At present, NPS contribution are exempt from tax up to Rs 50,000, from the assessment year 2015-16. This is the other limit prescribed in 80 CCE of Income Tax Act 1961. The contributions made to the scheme are tax-exempt, but withdrawals are counted as taxable income.

"It will be a significant move and will enhance the attractiveness of the scheme," said a fund manager who do not wish to be named. There are reservations on liquidity and taxes on withdrawal. The FM's move will resolve these issues and one could expect a higher participation by investors," he said.

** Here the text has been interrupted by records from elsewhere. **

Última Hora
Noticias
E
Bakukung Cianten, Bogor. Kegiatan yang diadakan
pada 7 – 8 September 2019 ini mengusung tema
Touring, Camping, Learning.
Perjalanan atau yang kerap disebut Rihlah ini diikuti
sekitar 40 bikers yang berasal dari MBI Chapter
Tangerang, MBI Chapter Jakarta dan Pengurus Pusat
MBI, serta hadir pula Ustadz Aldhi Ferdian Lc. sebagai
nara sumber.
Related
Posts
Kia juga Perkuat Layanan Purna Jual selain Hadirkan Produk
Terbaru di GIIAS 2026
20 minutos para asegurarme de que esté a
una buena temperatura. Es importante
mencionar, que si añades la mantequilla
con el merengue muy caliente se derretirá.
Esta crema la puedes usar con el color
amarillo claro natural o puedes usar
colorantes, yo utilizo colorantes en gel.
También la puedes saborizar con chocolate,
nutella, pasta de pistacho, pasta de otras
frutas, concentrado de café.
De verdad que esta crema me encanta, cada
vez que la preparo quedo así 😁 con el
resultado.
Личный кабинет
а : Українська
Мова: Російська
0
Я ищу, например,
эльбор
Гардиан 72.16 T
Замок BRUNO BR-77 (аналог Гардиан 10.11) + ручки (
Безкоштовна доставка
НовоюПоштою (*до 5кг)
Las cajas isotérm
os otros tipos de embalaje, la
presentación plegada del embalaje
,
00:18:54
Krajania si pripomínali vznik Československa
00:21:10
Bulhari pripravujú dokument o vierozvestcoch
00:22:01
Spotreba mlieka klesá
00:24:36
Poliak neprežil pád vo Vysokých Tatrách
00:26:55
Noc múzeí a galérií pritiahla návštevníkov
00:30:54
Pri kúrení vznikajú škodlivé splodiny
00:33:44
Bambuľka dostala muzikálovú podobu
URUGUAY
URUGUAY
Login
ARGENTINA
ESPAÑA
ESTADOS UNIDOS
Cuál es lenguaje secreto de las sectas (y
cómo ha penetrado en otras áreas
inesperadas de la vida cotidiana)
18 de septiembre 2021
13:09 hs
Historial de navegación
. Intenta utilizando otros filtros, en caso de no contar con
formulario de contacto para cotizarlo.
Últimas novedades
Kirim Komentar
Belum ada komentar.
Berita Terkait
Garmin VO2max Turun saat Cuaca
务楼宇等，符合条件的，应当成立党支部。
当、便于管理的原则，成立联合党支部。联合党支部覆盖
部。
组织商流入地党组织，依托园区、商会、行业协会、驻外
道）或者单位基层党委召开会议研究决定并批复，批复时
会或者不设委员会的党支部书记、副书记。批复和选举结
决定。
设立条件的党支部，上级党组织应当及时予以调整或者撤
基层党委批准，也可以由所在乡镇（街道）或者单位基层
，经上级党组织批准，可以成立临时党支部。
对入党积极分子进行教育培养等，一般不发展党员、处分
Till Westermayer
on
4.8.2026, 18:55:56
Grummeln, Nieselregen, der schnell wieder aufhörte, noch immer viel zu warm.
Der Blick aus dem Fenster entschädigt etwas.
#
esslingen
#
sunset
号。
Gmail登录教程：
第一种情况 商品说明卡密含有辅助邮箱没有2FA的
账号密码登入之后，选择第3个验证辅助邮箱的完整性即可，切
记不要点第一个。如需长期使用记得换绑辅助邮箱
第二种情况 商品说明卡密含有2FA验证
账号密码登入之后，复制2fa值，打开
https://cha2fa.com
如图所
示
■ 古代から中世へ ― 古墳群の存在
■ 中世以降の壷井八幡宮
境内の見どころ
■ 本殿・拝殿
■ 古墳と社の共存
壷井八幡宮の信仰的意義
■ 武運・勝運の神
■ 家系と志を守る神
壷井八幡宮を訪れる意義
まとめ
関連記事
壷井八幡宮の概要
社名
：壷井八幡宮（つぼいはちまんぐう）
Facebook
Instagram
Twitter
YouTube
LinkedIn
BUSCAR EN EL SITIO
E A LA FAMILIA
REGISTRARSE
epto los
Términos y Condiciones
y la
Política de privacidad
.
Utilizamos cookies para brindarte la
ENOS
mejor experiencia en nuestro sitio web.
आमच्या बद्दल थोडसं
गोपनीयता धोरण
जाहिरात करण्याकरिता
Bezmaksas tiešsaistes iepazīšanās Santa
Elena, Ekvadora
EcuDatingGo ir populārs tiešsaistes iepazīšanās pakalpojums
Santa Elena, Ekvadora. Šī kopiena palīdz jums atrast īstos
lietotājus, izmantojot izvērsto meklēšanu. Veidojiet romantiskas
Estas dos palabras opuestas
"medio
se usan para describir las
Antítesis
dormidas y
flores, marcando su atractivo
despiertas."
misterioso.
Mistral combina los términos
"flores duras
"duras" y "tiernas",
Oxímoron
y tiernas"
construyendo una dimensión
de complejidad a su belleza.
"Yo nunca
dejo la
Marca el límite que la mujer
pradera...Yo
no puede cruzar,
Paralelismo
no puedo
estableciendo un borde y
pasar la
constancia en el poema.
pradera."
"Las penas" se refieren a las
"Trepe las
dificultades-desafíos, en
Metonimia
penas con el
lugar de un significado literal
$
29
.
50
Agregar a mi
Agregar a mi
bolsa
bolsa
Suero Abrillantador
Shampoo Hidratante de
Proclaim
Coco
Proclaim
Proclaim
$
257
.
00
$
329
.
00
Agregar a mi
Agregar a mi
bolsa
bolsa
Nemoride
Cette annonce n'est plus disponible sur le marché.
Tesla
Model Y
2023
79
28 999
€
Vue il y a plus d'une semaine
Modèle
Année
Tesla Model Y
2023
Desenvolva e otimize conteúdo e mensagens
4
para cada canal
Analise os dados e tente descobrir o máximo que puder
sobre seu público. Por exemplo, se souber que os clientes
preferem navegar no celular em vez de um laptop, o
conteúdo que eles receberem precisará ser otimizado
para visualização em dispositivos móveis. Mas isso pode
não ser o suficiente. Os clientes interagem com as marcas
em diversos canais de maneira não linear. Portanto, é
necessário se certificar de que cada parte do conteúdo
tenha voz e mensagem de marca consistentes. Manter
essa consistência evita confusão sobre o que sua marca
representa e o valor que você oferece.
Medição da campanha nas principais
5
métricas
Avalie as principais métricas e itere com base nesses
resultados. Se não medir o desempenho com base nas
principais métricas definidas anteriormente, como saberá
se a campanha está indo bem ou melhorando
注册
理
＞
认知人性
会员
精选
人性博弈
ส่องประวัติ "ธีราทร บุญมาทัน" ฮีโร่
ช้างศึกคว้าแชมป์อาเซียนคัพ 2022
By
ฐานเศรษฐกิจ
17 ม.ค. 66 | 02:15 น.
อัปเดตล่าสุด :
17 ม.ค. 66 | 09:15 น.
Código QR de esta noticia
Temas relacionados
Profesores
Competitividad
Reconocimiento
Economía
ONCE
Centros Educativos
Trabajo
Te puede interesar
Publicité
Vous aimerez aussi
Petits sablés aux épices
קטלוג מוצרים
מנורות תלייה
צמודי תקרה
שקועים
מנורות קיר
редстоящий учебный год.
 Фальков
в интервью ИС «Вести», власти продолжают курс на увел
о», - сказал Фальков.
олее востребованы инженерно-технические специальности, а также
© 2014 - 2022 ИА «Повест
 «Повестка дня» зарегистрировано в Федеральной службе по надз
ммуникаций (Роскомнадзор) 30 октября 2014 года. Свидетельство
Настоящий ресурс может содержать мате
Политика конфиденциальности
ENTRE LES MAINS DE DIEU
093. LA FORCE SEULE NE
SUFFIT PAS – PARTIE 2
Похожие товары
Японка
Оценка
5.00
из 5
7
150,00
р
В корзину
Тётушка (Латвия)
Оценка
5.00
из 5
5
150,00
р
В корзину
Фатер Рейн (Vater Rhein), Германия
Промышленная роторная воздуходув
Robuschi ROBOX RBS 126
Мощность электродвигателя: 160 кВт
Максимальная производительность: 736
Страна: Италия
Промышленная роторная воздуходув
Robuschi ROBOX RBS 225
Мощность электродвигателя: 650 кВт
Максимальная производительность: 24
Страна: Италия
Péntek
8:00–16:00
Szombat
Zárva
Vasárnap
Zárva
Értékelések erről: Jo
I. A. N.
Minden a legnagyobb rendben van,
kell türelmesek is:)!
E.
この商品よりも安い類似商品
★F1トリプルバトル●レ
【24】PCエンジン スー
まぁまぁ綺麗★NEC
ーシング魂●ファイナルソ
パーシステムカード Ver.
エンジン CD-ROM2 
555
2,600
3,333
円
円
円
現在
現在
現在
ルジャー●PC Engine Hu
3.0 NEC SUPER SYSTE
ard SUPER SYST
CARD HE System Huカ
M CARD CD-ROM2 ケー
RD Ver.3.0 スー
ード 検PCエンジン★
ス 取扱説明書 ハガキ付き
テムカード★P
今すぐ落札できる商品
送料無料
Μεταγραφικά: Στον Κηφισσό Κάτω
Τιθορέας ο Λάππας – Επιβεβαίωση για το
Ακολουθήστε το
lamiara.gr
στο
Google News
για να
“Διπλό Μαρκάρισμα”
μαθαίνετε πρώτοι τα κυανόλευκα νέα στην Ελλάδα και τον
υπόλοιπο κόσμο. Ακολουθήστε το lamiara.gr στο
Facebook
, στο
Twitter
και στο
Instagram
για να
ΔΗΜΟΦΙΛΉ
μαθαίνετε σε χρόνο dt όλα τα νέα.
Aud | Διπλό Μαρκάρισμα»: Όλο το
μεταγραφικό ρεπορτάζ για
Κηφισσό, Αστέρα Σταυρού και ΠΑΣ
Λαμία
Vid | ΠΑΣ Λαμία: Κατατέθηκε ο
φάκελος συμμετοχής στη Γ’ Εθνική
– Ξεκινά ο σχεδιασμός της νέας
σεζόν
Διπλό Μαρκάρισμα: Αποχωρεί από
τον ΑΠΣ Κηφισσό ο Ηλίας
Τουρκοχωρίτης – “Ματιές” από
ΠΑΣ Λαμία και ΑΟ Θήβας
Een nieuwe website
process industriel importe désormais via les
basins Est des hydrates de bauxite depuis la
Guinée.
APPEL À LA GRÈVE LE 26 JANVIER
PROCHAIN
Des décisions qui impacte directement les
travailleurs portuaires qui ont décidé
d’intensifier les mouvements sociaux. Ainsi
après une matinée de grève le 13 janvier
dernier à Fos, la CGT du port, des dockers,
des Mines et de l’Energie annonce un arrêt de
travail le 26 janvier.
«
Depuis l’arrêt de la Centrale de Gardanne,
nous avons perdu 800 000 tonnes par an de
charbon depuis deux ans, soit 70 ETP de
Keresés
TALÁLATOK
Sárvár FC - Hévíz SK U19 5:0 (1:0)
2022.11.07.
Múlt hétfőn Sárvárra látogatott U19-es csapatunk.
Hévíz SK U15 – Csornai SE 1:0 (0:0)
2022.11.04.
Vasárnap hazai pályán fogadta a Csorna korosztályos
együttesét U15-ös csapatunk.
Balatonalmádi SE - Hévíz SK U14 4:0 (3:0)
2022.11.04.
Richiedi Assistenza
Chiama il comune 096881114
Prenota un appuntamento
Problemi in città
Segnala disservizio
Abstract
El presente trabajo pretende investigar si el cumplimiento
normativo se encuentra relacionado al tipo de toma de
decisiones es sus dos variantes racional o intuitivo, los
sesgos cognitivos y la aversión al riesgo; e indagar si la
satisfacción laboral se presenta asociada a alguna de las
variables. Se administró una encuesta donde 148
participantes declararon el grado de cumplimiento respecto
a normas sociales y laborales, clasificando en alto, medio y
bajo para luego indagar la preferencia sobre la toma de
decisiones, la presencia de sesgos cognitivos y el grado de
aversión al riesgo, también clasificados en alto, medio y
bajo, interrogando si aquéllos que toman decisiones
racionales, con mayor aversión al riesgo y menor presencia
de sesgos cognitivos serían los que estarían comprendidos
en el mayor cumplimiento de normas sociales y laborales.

According to the data, NPS has asset under management (AUM) of Rs 1.08 lakh crore and 94.68 lakh subscribers as on December 31, 2015. So far state government employees have deposited Rs 51,913 crore under the NPS, while central government employees contributed Rs 44,752 crore. Corporate sector accounted for Rs 8,089 crore under the scheme.

The employee contribution is fixed at 10% per month which is matched by an employer contribution of the same amount.

According to the rules, the central, state government and public sector employees mandatorily contributing to NPS are restricted from availing any other form of pension scheme initiated by the government.

Subscribers who leave the scheme before retirement (or age 60, whichever is the earlier) are required to invest 80% of their accumulated savings in a life annuity of any insurance company approved by Insurance Regulatory Development Authority of India. The remaining 20% is eligible for withdrawal as lumpsum.

The minimum contribution is Rs 6,000 per year, while there is no upper limit.

Under NPS, one can open pension account electronically. There is a provision of partial withdrawal up to 25% of subscriber's own contribution for special purposes such as purchasing home, health issues, higher education, wedding etc.